I'm not going to bother reading all those paragraphs, all I'm saying is you most likely have more GPU than you really need if you're a gaymur, losing a miniscule percentage to not need to drop everything and reboot just to play a game seems more than worth it to me.

>I'm not going to read less than 2000 chars
Must be a very slow reader then.
I won't bother reading your posts out of self respect. Clearly you're just a moron, as predicted.

No, I just don't care enough about what you have to say to bother.

I just use the Ubuntu thing on windows 10. Works better than a VM and I can use vim and all my other tools while in windows. Didn't want to get pass through working perfectly because I only have one 250gb ssd. Might give it a go if I get a second one.

Just do what I do and have one desktop for work and another for gaming. You can even write the work one off on your taxes, so it is like getting a 40% discount on the parts.

Xeon E5 2690 host.
4 threads allocated to guest. Anything more than that does not increase performance.
GTX 970 & lightboost monitor.
Have a small SSD array with as much RAM caching as I can squeeze out of it and balloon memory drivers to save on gigabytes while my machine is running.

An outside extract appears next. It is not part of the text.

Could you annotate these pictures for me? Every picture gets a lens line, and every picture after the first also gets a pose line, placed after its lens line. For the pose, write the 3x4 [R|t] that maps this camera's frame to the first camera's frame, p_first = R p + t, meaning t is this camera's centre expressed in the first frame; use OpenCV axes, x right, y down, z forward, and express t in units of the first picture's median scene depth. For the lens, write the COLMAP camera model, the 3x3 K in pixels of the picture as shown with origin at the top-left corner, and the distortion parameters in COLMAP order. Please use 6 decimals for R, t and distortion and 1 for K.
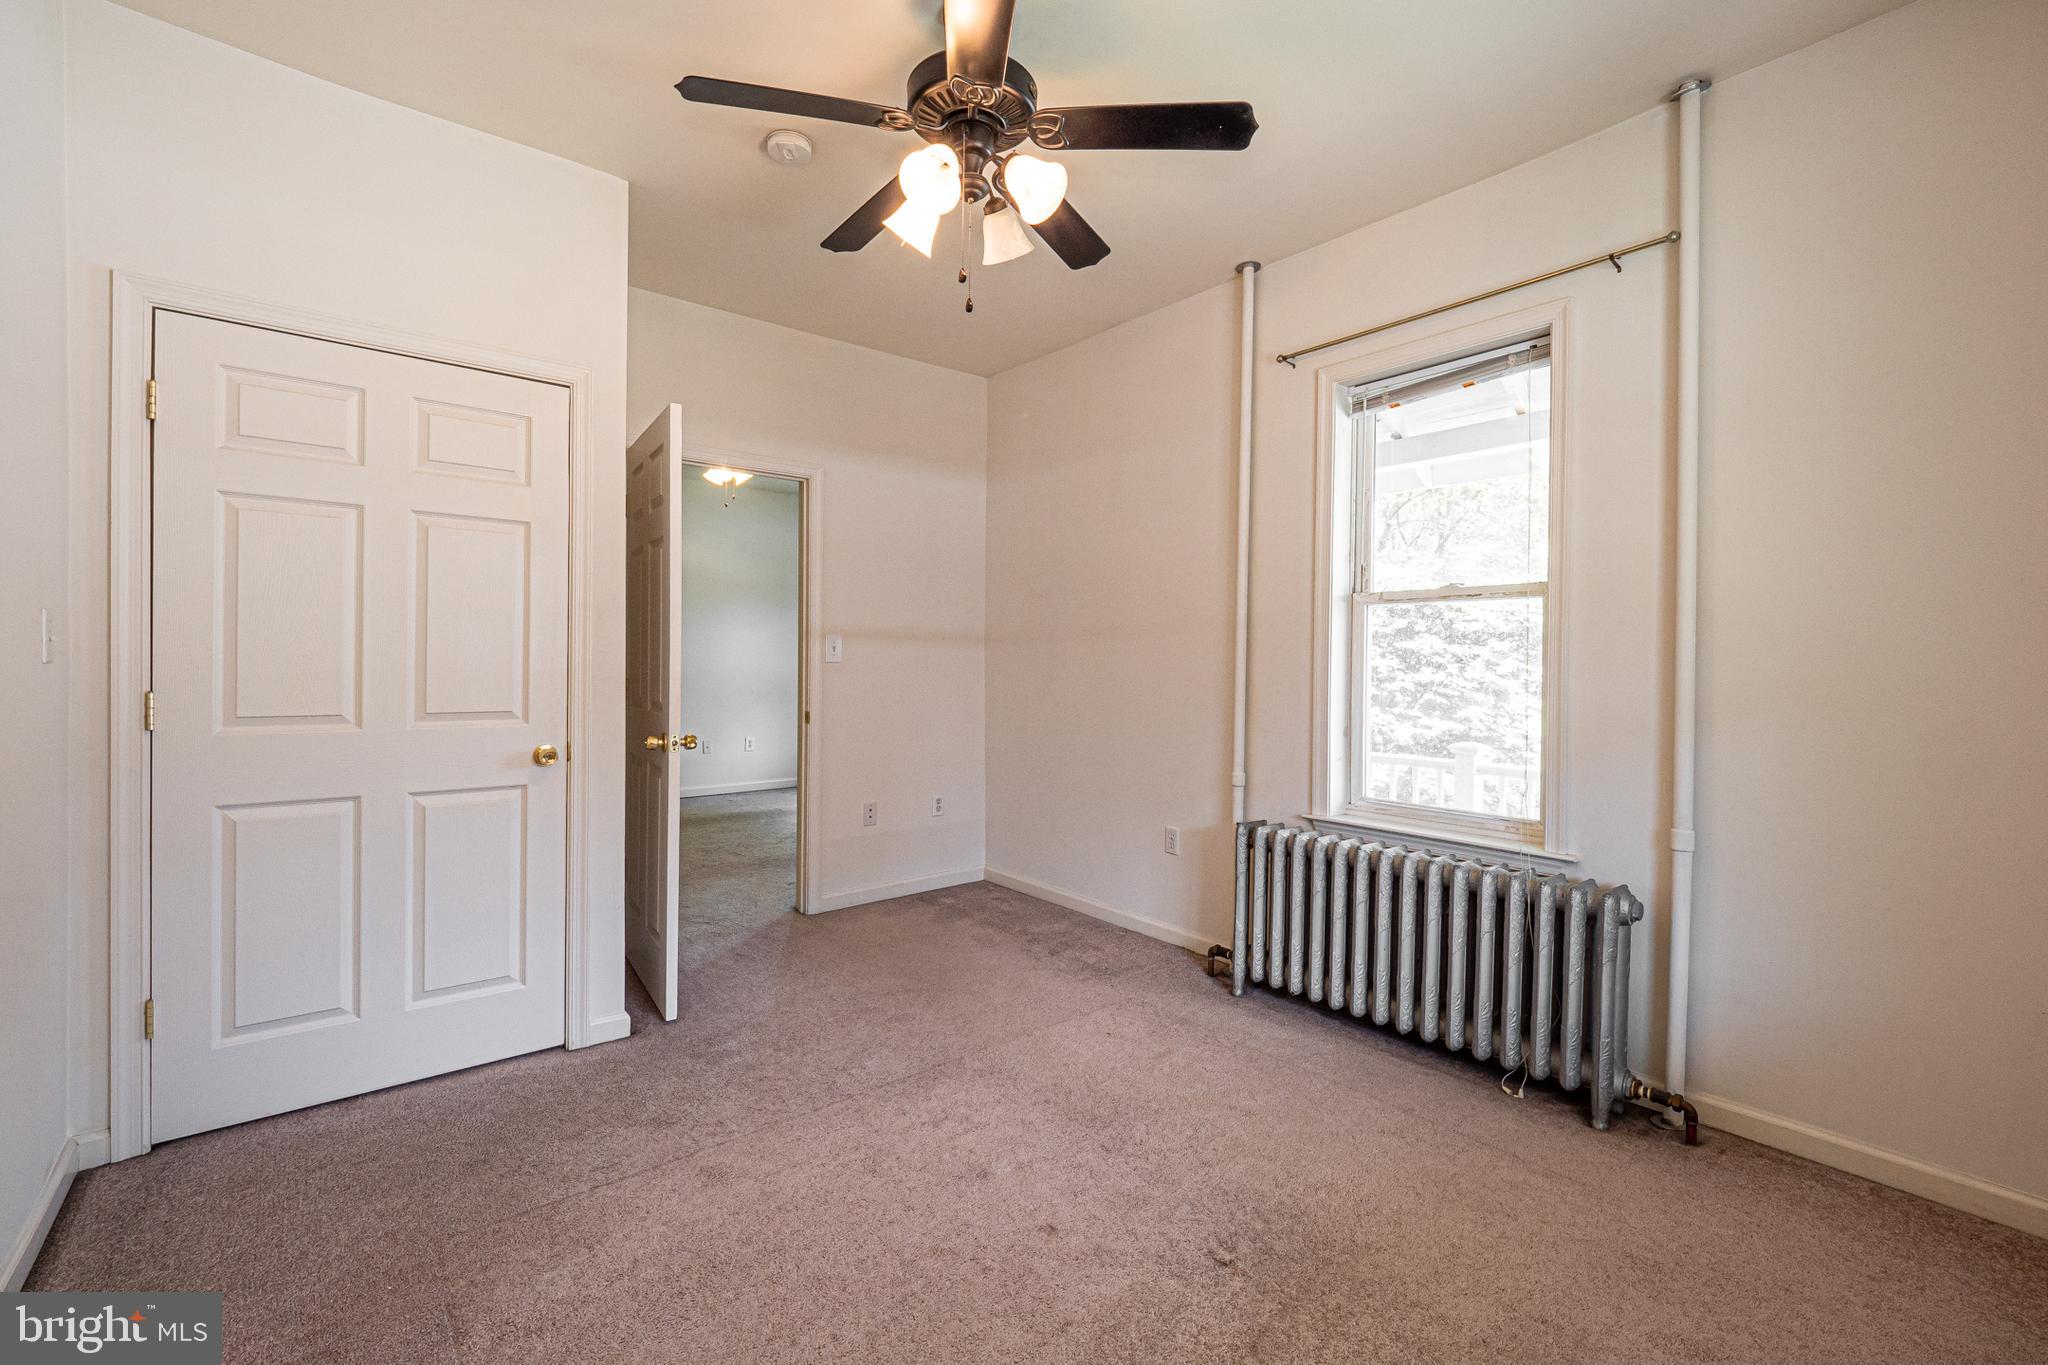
lens RADIAL K [[845.7, 0, 1053.9], [0, 845.7, 658.7], [0, 0, 1]] dist [0.000347, -0.005635]
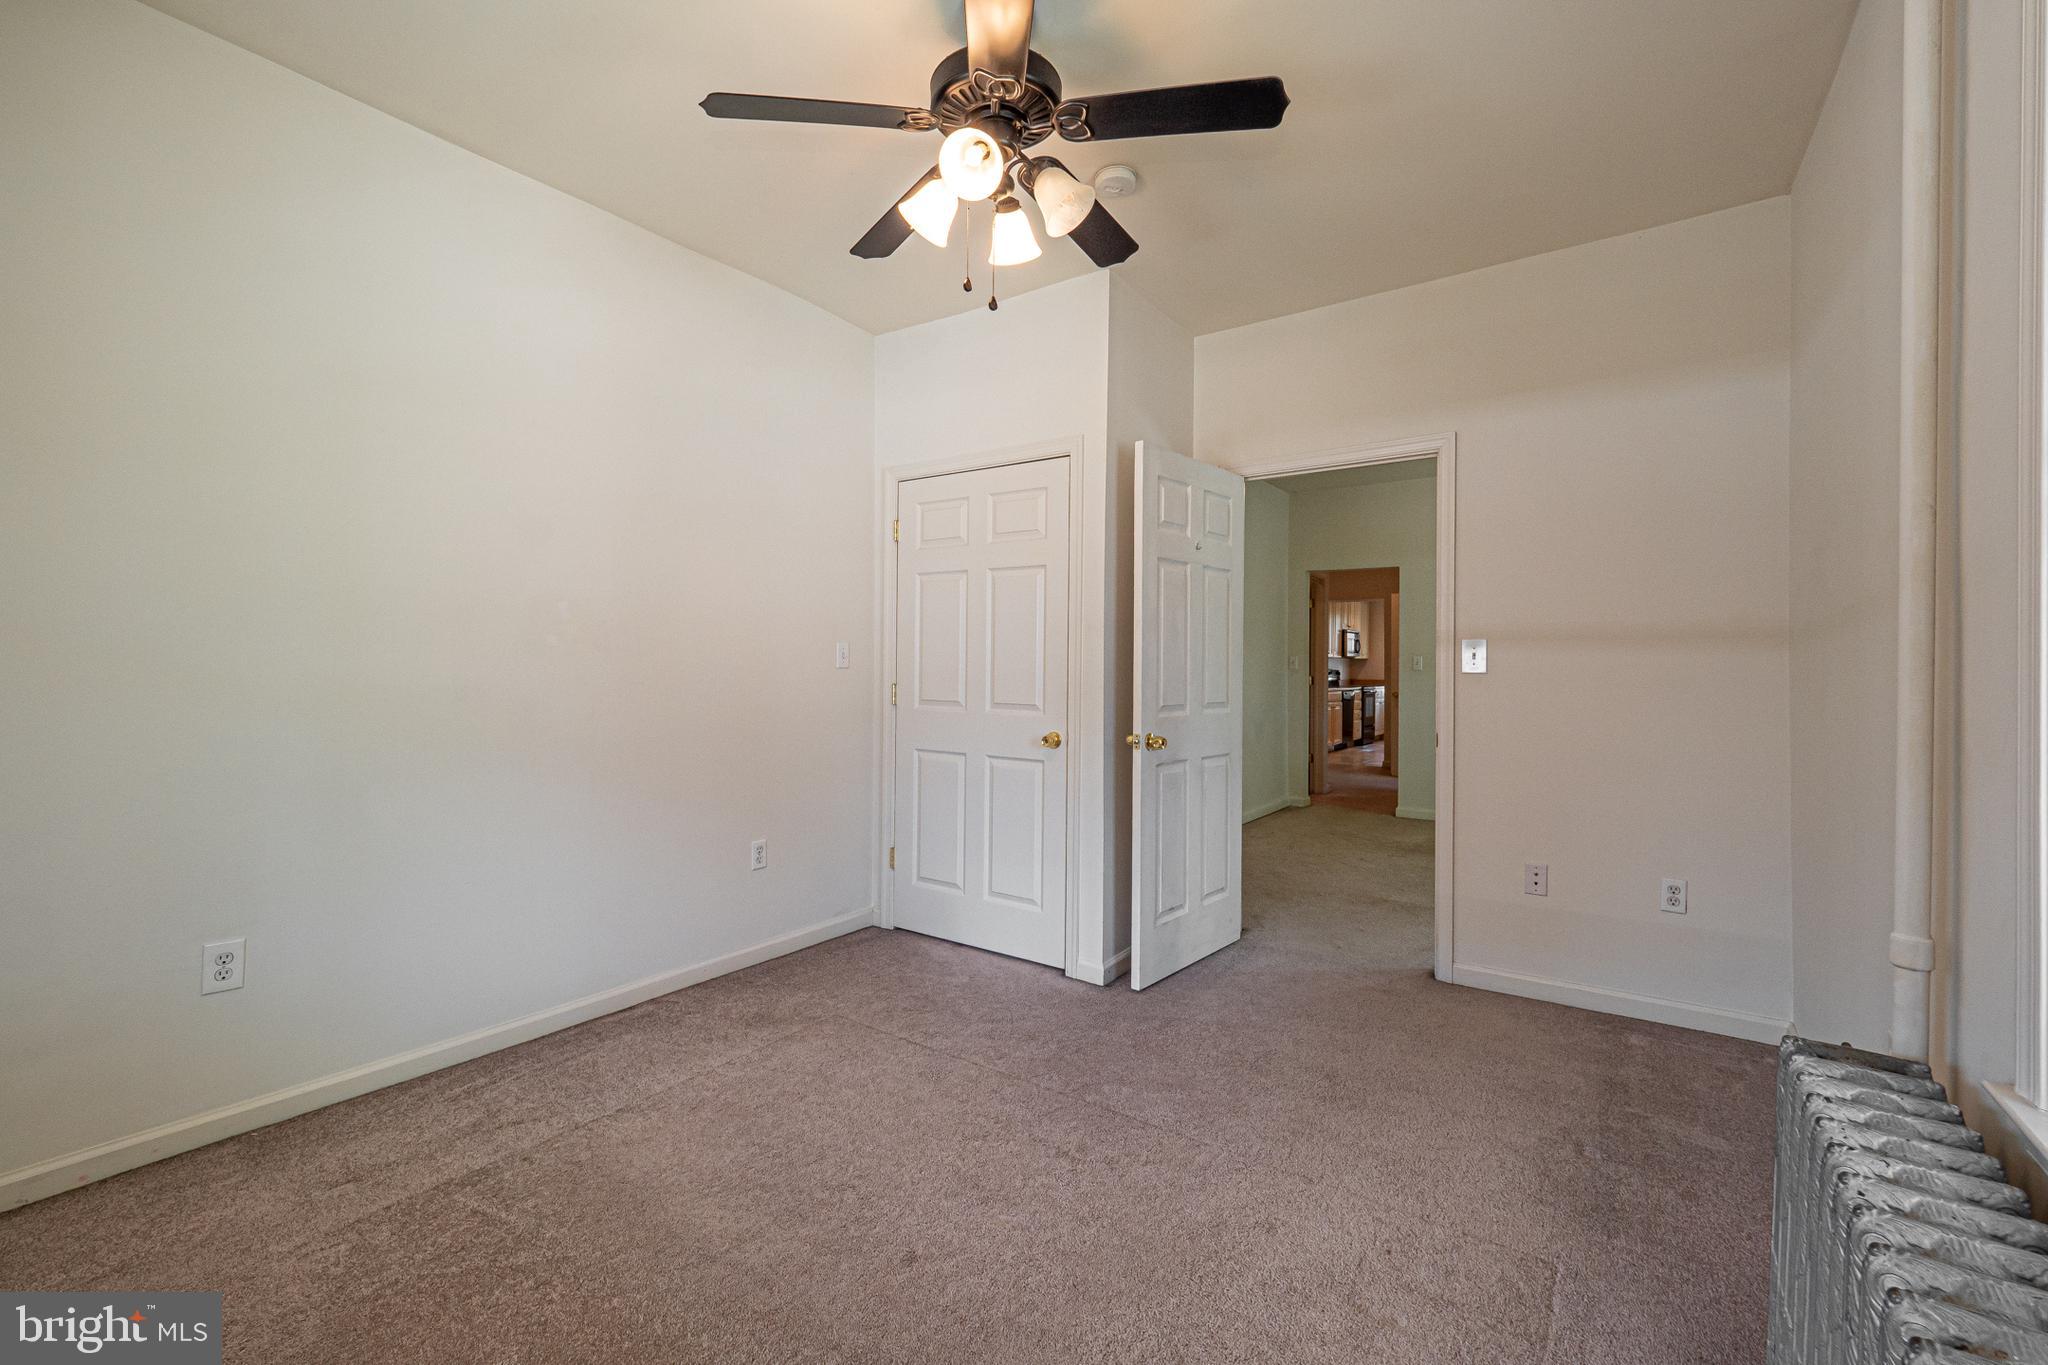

My frametimes and imperceptibly good and push their max values. I don't need to split atoms over performance differences.
There is a good enough point, wherein this whole thing is merely a compromise. I came out feeling like I had robbed the system blind over what other solutions provided and have been utterly satisfied for an entire year.

>I can't see it so it doesn't matter.
So this is how bad software is made.. I didn't realise there were actually people this retarded in software but it explains why literally no open source software deploys with its profiling facilities in the source.

i want to learn new programming skills, which way should I take it? i only use c / c ++ language for marathon problems training and college. (Sorry for my English)

I think you're in the wrong thread

Though they're not amazing at giving advice. Take it with a grain of salt.

>So this is how bad software is made..
I am not talking about developing my own software.

I am running closed source software in a closed source operating system so that I can enjoy closed source gameplay on a single thread.
It is acceptable and that's as good as I'll get.

How about you go and see if you can nag the IP for their source and try to get it improved. I have to deal.

>hey run my setup, it just werks!

What are you... Poor or something? Instead of wasting time here go get enough money to afford decent hardware.... Ffs pass throughout is almost in every mid-top tier setup

I think you're mentally retarded.

>What are you... Poor or something? Instead of wasting time here go get enough money to afford decent hardware.... Ffs pass throughout is almost in every mid-top tier setup
I agree with this post.... I bet you have an amd poor setup

>install linux
>only to install windows in a vm to play games
freetards everyone

I did this, spent a lot of time and tweaked it really hard. It has one massive flaw, if you have anything less than a physical octa core, you are going to have a massive and crippling CPU bottleneck. There is no way around it, I was getting barely 50% utilization on a 970 using a i7-4970k.